*** Opening AVAILABLE DATA ***

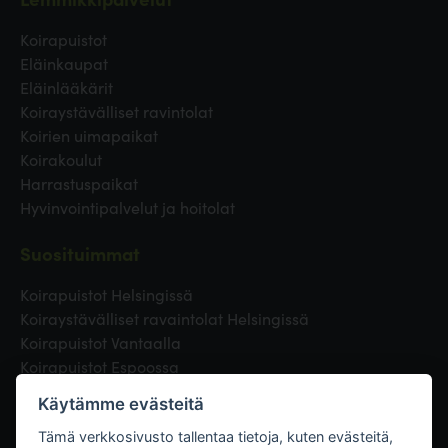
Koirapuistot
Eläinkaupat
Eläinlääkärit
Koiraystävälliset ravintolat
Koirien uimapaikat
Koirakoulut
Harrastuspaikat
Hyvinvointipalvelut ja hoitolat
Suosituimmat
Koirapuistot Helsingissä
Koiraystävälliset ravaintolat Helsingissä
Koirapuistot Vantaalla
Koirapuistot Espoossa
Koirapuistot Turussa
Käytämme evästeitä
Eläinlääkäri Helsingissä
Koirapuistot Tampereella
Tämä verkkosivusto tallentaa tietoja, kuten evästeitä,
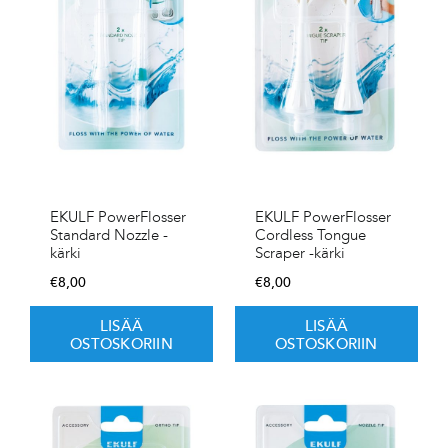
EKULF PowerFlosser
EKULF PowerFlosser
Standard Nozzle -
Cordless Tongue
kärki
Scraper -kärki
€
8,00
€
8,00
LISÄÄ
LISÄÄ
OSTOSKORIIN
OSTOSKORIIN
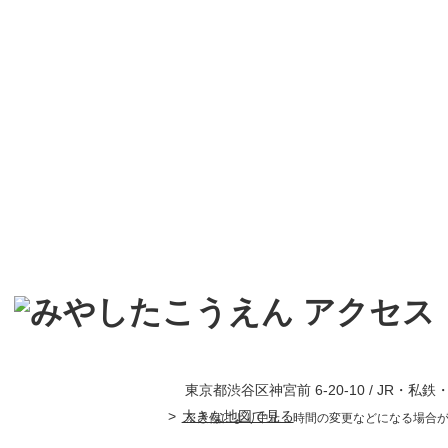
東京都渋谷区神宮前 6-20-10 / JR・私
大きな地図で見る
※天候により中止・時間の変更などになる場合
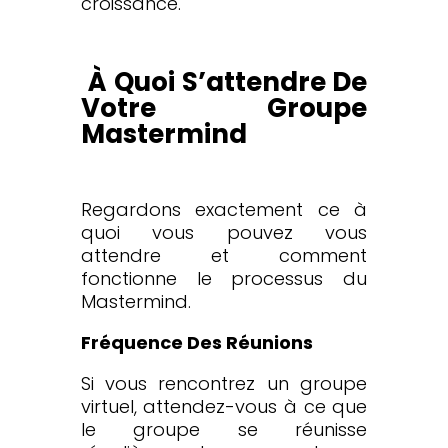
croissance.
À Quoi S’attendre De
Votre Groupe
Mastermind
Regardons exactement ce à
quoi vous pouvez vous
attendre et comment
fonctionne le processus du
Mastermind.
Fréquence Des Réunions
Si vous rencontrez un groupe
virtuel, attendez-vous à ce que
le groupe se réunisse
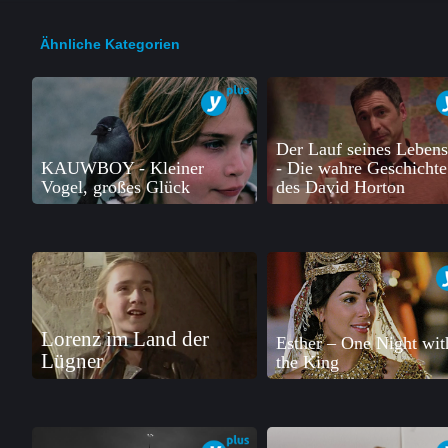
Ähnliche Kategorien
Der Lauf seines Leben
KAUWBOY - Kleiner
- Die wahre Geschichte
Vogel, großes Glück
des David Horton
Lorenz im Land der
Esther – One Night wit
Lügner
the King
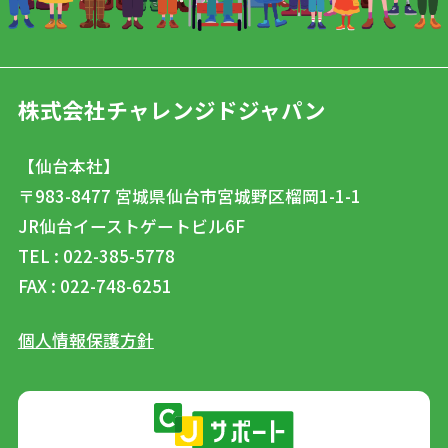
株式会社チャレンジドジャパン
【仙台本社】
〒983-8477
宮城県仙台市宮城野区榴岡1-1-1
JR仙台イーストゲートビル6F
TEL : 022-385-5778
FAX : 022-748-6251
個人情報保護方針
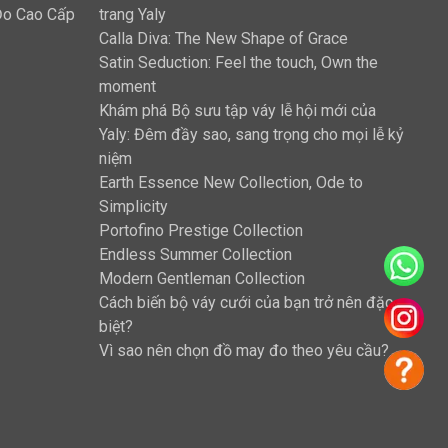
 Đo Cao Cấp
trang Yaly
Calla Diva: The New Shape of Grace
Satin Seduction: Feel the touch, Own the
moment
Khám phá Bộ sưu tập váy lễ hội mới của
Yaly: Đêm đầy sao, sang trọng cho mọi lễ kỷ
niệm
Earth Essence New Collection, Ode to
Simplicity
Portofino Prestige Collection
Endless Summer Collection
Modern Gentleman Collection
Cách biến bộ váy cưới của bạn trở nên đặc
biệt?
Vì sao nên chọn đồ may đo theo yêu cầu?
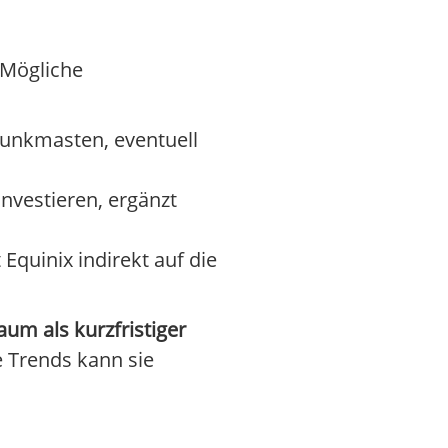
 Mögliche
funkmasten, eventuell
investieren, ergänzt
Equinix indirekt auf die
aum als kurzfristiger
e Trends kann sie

*** Closing AVAILABLE DATA ***
*** Opening AVAILABLE DATA ***

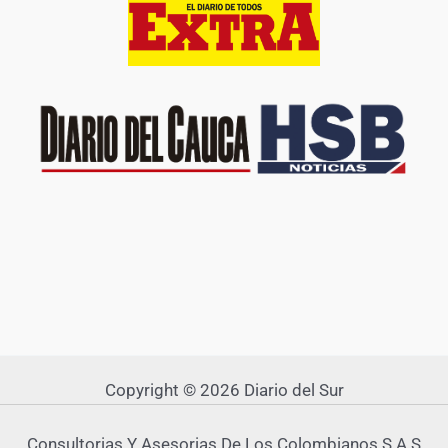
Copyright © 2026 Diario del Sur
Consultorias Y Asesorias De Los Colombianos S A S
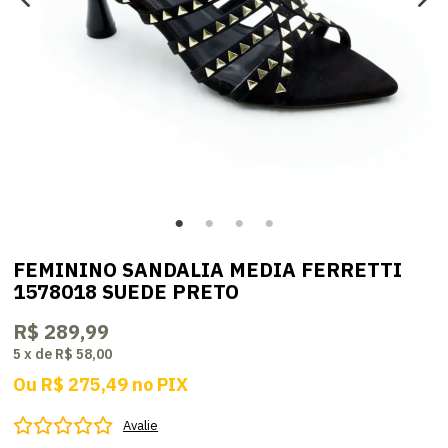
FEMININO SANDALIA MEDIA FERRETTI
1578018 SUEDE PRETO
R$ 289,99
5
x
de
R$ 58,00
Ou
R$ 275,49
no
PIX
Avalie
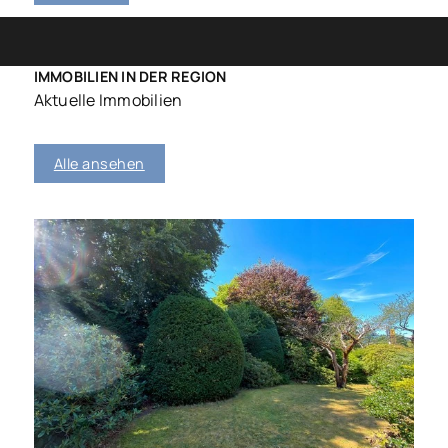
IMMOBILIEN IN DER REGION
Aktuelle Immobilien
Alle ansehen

*** Closing AVAILABLE DATA ***
*** Opening AVAILABLE DATA ***

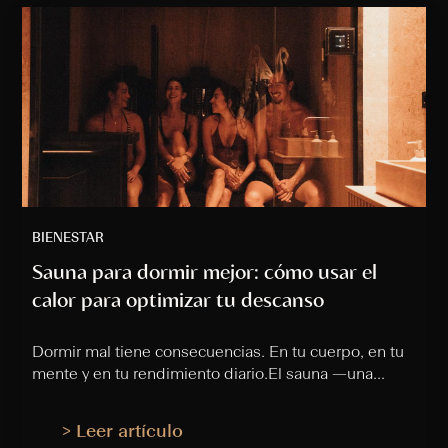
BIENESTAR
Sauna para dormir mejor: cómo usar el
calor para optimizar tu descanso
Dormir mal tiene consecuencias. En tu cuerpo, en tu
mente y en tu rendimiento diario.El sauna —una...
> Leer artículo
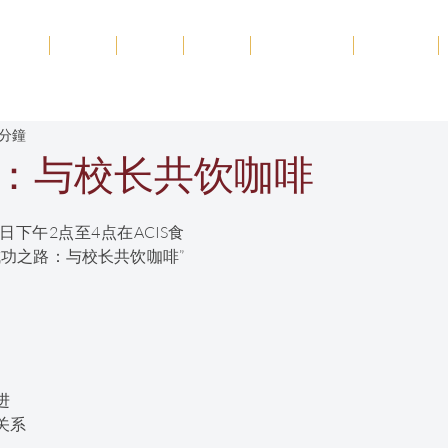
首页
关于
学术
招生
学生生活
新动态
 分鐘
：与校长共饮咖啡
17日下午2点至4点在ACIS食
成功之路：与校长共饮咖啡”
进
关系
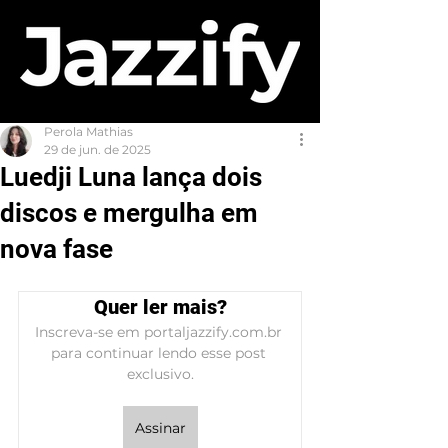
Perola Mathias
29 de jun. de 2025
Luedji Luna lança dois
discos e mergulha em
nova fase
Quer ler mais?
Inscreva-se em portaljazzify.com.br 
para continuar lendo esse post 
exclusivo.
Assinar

*** Closing AVAILABLE DATA ***

INSTRUCTIONS FOR THE TASK
Rewrite the lines from the one with "IMMOBILIEN IN DER REGION" up to and including the one with "Alle ansehen" as a Markdown table with the columns Row and Line text, numbering each row and omitting any blank lines.

ANSWER
| Row | Line text |
|---|---|
| 1 | IMMOBILIEN IN DER REGION |
| 2 | Aktuelle Immobilien |
| 3 | Alle ansehen |